There is some understanding of how NAFLD progresses, thanks to research studies using liver biopsies. Studies using two biopsies at different time points indicate that the liver damage – in terms of fibrosis – gets worse over time if you have more active steatohepatitis, so more aggressive liver damage and inflammation.⁵⁷ As mentioned in Section 2.a, on average NAFLD fibrosis worsens by one stage every 14 years and NASH fibrosis gets worse by one stage every seven years.⁴⁴ The data on the progression of the disease are summarised in Fig. 7.

Fig. 7

How does NAFLD evolve over time?

Not everybody with NAFLD will develop cirrhosis. The estimated percentages of patients who will evolve stepwise to a more severe disease stage are depicted here. F1-2-3, stage of fibrosis 1-2-3; HCC, hepatocellular carcinoma; NAFLD, non-alcoholic fatty liver disease; NASH, non-alcoholic steatohepatitis.

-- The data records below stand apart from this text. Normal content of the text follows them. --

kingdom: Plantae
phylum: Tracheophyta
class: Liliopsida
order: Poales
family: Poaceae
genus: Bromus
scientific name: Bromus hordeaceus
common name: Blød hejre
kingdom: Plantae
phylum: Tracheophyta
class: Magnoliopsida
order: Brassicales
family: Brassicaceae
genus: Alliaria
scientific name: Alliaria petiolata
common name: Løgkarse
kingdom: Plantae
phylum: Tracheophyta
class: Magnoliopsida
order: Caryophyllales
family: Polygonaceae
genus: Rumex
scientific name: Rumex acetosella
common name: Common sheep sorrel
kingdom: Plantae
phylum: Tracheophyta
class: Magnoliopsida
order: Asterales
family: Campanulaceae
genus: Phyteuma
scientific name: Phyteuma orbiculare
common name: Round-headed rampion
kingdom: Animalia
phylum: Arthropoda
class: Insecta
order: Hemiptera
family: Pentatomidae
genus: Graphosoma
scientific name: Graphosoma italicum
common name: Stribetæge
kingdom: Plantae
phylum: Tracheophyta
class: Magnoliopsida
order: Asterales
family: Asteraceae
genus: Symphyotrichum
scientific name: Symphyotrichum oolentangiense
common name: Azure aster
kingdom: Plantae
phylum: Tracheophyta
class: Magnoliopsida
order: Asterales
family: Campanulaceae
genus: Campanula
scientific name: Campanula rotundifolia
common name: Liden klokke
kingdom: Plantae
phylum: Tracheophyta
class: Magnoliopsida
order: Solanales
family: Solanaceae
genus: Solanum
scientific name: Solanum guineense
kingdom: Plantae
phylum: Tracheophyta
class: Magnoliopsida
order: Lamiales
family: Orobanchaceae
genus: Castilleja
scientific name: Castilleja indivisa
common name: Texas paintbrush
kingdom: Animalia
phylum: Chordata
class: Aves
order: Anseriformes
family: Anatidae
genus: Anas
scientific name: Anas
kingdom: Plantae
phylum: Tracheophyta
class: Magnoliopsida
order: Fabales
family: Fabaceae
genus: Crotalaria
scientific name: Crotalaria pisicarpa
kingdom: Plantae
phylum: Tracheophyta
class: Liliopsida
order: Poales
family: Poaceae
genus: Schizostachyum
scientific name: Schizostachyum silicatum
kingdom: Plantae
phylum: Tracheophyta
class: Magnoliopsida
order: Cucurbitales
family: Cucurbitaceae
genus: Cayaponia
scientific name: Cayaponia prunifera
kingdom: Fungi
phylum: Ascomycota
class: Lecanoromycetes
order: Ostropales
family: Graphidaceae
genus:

These figures should be treated with some caution because they are based on studies that looked at the biopsies of patients and not everyone needs to have a liver biopsy. It is possible that the individuals who had liver biopsies may have already had more advanced NAFLD and so the aforementioned figures may overestimate the number of people who progress to advanced fibrosis and cirrhosis.